The angles of any triangle sum to 180⁰. This can be proved in several ways and can easily be shown to convince learners as a classroom activity.

## Activity 5 Demonstrating the angle sum of a triangle

You will need paper, pen, ruler and scissors.

Draw any triangle and mark the angles at the corners.

Cut out the triangle.

Tear off the corners then put the corner angles together. They should all form a straight line.

If we accept that there are 360⁰ in a circle and 180⁰ on a straight line then we have shown that the three corners add up to 180⁰.

### Discussion

This activity can be done in the classroom. If 30 learners can do this activity using 30 different triangles then they will have demonstrated the angle sum of a triangle in 30 different ways. This is not a proof, merely a demonstration that it works.

It is much more fun for learners if they discover angle facts for themselves, rather than being simply told them.

Think of other ways for learners to discover the angle facts using drawing and cutting, and measuring using a protractor.

## Activity 6 A problem using angle facts

Below is a design using 8 congruent (i.e. exactly the same size and shape) rhombuses. Calculate the two different angles in the rhombuses.

### Discussion

Think about the number of rhombuses which meet in the middle of the design. Their sum must be 360⁰.

Think about the rhombus as a quadrilateral. Its angles must sum to 360⁰. A rhombus has two pairs of equal angles.

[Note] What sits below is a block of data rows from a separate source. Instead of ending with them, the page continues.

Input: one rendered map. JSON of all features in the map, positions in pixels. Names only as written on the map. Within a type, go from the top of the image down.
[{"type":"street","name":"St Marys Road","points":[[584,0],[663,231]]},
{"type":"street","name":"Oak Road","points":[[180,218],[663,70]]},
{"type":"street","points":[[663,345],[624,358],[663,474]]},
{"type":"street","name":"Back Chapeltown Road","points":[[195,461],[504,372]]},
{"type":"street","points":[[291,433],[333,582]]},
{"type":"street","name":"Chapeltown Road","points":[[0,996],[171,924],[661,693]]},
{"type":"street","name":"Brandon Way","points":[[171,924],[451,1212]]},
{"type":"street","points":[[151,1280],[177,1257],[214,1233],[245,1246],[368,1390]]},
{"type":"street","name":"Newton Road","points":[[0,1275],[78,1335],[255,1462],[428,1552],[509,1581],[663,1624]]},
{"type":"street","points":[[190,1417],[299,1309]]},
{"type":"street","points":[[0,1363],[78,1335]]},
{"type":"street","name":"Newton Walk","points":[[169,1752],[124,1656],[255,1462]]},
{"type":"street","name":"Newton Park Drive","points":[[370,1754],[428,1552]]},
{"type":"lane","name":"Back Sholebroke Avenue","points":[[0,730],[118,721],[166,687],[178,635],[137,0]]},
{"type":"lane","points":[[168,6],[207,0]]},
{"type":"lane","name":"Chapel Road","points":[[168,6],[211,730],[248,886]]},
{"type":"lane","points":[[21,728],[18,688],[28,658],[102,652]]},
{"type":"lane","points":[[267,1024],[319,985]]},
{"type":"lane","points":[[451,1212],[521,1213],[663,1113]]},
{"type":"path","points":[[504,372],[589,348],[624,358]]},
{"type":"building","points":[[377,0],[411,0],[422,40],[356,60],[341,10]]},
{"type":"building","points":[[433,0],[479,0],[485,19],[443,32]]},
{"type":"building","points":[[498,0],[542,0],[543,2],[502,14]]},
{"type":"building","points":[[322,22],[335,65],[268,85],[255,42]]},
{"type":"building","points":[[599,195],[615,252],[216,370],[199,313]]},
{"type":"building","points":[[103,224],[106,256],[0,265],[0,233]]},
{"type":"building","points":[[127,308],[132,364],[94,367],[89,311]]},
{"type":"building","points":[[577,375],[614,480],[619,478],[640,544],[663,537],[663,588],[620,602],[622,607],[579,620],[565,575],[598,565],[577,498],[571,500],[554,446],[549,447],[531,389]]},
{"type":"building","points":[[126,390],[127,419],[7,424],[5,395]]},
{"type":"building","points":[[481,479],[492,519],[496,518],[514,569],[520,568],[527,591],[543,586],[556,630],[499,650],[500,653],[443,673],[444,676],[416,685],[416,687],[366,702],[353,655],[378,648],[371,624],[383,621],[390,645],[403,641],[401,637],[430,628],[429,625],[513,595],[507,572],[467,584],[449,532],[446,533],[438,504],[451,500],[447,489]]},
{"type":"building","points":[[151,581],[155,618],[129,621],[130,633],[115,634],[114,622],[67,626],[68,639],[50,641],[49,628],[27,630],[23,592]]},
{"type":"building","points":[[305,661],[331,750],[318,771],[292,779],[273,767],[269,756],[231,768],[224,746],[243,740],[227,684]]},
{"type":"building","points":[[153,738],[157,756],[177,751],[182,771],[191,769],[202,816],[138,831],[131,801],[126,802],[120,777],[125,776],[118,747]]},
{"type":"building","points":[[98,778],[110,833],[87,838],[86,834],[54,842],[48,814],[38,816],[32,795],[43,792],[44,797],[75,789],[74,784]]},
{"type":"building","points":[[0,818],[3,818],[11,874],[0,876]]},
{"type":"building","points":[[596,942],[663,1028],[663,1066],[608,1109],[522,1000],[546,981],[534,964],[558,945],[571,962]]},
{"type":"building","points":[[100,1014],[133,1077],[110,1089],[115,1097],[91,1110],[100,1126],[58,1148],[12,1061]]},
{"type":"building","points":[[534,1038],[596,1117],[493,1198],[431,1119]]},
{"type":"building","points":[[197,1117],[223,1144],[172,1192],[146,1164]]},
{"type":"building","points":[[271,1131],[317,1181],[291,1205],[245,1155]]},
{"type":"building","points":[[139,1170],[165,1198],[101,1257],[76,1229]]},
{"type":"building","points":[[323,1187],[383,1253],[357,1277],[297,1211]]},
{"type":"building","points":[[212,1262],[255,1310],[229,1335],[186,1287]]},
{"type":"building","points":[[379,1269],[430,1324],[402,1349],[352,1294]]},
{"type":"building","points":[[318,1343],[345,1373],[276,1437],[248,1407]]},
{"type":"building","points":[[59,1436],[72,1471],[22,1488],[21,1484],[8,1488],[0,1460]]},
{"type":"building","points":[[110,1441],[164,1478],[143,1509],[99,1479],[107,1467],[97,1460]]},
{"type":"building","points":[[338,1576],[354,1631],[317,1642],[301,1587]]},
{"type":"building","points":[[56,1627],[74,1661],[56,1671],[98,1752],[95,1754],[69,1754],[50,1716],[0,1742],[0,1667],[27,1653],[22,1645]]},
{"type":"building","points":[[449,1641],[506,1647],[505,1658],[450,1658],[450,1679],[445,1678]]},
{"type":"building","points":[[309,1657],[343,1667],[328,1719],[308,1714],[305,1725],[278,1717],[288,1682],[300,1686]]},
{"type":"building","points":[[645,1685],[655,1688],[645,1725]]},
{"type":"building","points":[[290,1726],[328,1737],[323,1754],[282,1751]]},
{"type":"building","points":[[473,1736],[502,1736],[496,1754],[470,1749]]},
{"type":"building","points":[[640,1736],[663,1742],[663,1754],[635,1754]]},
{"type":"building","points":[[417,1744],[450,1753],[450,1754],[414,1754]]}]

Use compasses and a protractor to recreate this design. Begin by drawing a circle and marking off 8 equally spaced points on the circumference. Use these points to draw the bottom halves of the 8 rhombuses.

To find the top points for each rhombus use the compasses opened to the same radius as when you drew the circle. Draw 2 arcs (parts of circles) from each point which will intersect in pairs above the rhombus halves. These intersections are the top points of the rhombuses. Join these to the circumference to complete the rhombuses.